Q. There is another door that you've been trying to get through, and that's to win at Wimbledon and win at the other majors. Those four guys have always been in the way. How do you break down that door?
TOMAS BERDYCH: Well, so far I didn't find the way how to get through those doors, but, you know, I'm still in the process of trying and finding the way, and that's what I'm going to keep doing until one day I'm going to say that's it, it's over, and I'm going to look or try to do something else.
So just, you know, just keep doing that, keep believing myself. And I think that's the strongest thing that can get me through.
Q. It seems like, and I don't have any numbers to back me up on this so I may well be wrong, but it seems like at Wimbledon you don't seem to run around necessarily your backhand to hit forehands much. You go ahead and hit your backhands just as well, too, whereas in other majors perhaps you might be tempted to move around and hit a big forehand. Is that a conscious decision on your part, or do you decide that on the point when it's happening?

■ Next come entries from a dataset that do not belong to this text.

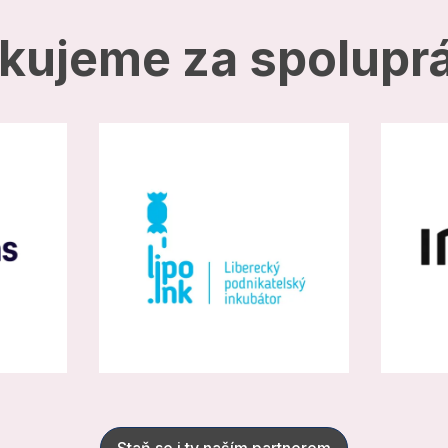
kujeme za spoluprá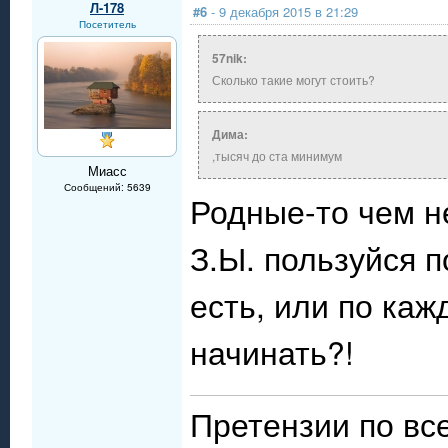
Л-178
#6
- 9 декабря 2015 в 21:29
Посетитель
57nik:
Сколько такие могут стоить?
Дима:
,тысяч до ста минимум
Миасс
Сообщений: 5639
Родные-то чем н
З.Ы. пользуйся п
есть, или по ка
начинать?!
Претензии по в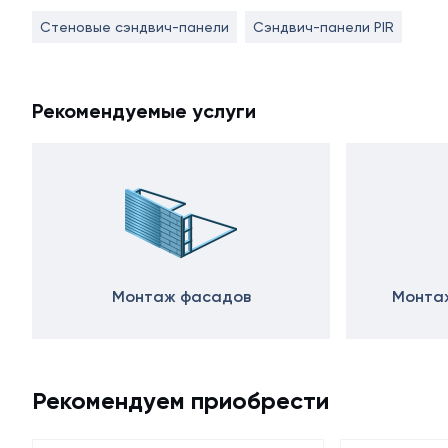
Стеновые сэндвич-панели
Сэндвич-панели PIR
Рекомендуемые услуги
Монтаж фасадов
Монтаж
Рекомендуем приобрести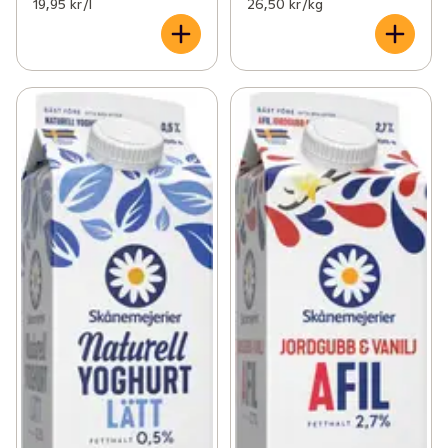
19,95 kr /l
26,50 kr /kg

TOMAS BERDYCH: Well, mostly you decide it on the point, but I think this goes really well with your question before, because if the court will be really such a slow one, then you're gonna have more time to run around the backhand. So exactly you just answered your question.
Q. You spoke a moment ago about continuing and working so hard. For anybody in any profession -- artist, doctor, lawyer -- they work to get better and refine their skills. What motivates you most to work on your craft, the craftsmanship at tennis?
TOMAS BERDYCH: Well, I mean, there are many steps in the career. You know, like when you break in, then you are the new one to face all the new guys. Nobody knows you, so you're doing your first steps. So it's a slightly different situation.
Then when you get through it and you get really some high position in the ranking, all of a sudden all the guys chasing you. Then again you are in a different position, different stage. Right now, I think I'm in the stage where there is a quite a lot of new young guys coming up, and I think they are quite a good motivation to me, because, yeah, it's not easy to cope with them.
I mean, these guys are 20, 22, and then, you know, when you are 10 years older, then, you know, body reacts differently. So it's a nice kind of a challenge to still be able to hold with them, beat them, you know, challenge them. So that's one of the key things that keeps me always motivated right now that I still want to show them that it's, you know, it's not going to be easy with me.